- Directed by: Miles Lagoze
- Produced by: Miles Lagoze
- Cinematography: Miles Lagoze
- Edited by: Eric Schuman
- Distributed by: Oscilloscope Laboratories
- Release dates: March 1, 2018 (True/False); March 15, 2019 (United States);
- Running time: 70 minutes
- Country: United States
- Language: English
- Box office: $10,100 (United States)

= Combat Obscura =

Combat Obscura is a 2018 documentary film about the War in Afghanistan, and the directorial debut of Miles Lagoze.

== Background ==
Combat Obscura is composed of video footage taken from 2011 to 2012 by lance corporal Miles Lagoze and other cameramen from the 1st Battalion, 6th Marines, in Sangin-Kajaki, Afghanistan. As a combat photographer, the footage was originally shot for recruitment and propaganda purposes. After realising the film would have been unsuitable for propaganda due to its depiction of Marines swearing and smoking cannabis, Lagoze proceeded to get it declassified so that he could keep it as a memory of his time in Afghanistan. Lagoze left the Marines in 2013, and when studying film at Columbia University in 2018, he decided to start compiling the footage into a documentary. As the documentary was shot with government-owned cameras, the Marine Corps threatened to take legal action against Lagoze, but did not follow through, officially withdrawing their threat on February 28, 2019.

== Synopsis ==
Combat Obscura does not feature an overarching narrative, instead being composed of various disjointed scenes showing Marines in combat and R&R. The film lacks a narrator, as Lagoze wanted to show an unfiltered view of war, saying "I think we’re at a point as veterans that we want to show war as it is. We’re kind of sick of the hero-worshipping."

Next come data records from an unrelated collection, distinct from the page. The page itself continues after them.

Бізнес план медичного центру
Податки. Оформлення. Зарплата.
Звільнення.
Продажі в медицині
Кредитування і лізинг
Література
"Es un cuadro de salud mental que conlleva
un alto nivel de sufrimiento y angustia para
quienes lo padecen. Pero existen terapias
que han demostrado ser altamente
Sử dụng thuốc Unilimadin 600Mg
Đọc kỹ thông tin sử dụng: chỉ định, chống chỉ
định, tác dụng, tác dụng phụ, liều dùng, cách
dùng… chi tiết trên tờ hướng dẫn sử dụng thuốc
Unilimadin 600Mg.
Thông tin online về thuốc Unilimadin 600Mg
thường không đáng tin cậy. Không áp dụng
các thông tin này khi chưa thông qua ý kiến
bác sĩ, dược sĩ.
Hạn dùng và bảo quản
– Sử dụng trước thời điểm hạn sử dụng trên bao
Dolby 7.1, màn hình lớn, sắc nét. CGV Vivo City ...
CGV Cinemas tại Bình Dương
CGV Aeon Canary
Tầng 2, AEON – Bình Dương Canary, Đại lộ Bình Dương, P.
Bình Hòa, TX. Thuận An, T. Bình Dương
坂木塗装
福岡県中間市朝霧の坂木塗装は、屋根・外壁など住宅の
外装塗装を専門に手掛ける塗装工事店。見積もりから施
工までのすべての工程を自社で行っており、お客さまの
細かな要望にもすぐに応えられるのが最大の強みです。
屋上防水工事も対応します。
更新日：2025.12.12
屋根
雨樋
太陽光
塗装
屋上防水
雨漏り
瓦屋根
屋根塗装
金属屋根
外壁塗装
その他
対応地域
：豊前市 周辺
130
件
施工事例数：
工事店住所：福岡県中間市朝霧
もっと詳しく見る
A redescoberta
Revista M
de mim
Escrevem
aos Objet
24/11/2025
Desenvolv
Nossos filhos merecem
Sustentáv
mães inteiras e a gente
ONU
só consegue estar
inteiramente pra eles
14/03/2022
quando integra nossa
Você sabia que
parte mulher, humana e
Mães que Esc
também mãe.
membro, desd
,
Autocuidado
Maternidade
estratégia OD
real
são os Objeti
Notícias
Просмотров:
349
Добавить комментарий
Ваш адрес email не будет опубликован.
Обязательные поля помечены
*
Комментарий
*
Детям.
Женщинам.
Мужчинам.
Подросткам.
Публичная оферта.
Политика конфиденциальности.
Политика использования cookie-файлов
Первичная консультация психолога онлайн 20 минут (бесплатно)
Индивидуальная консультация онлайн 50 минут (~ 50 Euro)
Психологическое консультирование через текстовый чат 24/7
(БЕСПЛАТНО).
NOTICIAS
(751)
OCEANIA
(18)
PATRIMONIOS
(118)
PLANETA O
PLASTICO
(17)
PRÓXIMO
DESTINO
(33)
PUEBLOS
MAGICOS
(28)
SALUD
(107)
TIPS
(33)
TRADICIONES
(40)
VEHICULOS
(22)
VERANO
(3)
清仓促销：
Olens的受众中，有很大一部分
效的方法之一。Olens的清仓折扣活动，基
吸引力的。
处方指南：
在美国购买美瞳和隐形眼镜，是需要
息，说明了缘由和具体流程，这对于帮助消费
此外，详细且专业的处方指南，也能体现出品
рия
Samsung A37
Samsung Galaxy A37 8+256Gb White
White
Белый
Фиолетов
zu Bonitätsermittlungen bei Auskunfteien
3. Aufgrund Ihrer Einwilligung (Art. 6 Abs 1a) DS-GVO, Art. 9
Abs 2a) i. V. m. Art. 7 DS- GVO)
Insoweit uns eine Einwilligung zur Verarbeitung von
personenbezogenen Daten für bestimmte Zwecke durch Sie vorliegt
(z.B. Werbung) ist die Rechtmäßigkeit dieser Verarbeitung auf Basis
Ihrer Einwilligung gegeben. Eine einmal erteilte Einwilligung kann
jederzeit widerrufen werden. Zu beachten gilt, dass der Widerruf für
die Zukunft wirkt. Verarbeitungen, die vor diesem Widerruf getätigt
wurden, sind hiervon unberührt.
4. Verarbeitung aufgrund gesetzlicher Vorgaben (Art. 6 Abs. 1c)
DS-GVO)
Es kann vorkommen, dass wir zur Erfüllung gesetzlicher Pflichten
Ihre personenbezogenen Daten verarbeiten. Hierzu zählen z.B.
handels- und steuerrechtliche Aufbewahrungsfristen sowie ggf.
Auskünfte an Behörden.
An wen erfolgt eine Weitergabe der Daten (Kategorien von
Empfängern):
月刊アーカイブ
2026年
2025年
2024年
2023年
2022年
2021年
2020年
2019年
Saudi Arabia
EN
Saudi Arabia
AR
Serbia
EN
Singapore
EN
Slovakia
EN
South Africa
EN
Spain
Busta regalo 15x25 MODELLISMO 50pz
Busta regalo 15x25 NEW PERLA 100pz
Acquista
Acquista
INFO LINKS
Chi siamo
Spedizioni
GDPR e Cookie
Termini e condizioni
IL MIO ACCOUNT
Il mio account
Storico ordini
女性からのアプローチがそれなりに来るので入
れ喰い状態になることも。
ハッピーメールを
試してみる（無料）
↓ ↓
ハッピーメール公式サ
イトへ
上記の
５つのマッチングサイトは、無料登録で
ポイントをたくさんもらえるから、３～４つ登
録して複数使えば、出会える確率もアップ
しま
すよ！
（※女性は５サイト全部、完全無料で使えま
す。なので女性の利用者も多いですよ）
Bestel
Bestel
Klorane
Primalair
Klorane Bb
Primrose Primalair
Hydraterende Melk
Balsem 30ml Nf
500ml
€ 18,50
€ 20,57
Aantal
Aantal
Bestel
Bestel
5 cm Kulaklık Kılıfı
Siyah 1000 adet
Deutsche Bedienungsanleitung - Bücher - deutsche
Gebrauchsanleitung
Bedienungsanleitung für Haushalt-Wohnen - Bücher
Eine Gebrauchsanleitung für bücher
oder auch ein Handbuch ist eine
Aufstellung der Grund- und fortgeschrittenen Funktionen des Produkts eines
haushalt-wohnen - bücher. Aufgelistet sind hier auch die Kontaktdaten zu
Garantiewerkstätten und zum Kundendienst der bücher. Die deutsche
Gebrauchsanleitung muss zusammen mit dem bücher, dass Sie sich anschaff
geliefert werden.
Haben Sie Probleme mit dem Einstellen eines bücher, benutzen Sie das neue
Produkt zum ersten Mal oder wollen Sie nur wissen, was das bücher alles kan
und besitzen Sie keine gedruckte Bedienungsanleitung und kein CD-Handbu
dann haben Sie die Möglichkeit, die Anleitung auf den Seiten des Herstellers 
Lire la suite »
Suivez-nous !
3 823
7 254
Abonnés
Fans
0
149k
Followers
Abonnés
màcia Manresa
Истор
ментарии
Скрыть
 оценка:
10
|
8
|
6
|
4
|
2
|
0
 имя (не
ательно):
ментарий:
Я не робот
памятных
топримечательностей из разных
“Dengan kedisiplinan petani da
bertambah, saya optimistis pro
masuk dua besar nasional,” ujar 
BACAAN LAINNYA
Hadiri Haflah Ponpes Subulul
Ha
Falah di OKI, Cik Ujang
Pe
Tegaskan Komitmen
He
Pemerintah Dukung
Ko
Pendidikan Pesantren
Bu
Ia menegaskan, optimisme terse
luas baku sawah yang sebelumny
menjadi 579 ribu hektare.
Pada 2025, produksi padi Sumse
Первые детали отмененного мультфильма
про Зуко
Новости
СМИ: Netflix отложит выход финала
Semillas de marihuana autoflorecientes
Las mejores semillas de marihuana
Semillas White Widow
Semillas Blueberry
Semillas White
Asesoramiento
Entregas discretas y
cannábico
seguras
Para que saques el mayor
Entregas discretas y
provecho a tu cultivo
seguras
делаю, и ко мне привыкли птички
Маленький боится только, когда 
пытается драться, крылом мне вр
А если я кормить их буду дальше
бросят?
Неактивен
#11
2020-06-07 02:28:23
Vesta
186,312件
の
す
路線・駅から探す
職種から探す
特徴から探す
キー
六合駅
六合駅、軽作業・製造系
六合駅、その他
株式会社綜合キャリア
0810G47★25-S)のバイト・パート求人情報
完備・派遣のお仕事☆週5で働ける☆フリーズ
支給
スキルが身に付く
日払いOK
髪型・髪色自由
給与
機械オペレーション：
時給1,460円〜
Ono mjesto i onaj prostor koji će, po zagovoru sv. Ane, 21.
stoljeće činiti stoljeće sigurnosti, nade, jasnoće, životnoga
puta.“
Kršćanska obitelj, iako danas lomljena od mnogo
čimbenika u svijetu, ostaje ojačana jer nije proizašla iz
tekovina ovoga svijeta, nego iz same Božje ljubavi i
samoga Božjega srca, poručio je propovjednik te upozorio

This whole myth of the trauma hero of American war narratives — I didn’t want to do that. Every American war narrative tends to revolve around, Johnny’s got this naive notion of war, and he goes over and it’s not what he expected, and it’s total chaos and horror, and then he comes back, and he has no way to express what it was like. When I first set out to make the film, I did interviews with a lot of the guys that were in the film, in the present. When I started to get rid of that, I think that’s when it became more honest.
— Miles Lagoze

== Release ==
Combat Obscura premiered on March 1, 2018, at the True/False Film Festival, AFI Docs and FIDMarseille, among others, wherein "the audience loved it." It was released for select screening and video on demand on March 15, 2019.

== Reception ==
On Rotten Tomatoes, Combat Obscura has a 100% score, whereas on Metacritic, it has an average of 56%, indicating "mixed or average" reviews. Some reviewers contrasted the film negatively with Restrepo, another war documentary which employed a similar style of filmmaking, but included interviews, and suggested that Combat Obscura's lack of context made it difficult to understand. Conversely, The Daily Beast called it "one of the best documentaries in years". Garcia Lawrence of The A.V. Club compared the film to The 15:17 to Paris, a war film released the previous year: "If The 15:17 To Paris saw three men who managed, against all odds, to fulfill their deeply ingrained ideals and become American heroes (“We got lucky,” one of them says toward the end), then Combat Obscura observes the countless others for whom heroism is no longer in the cards."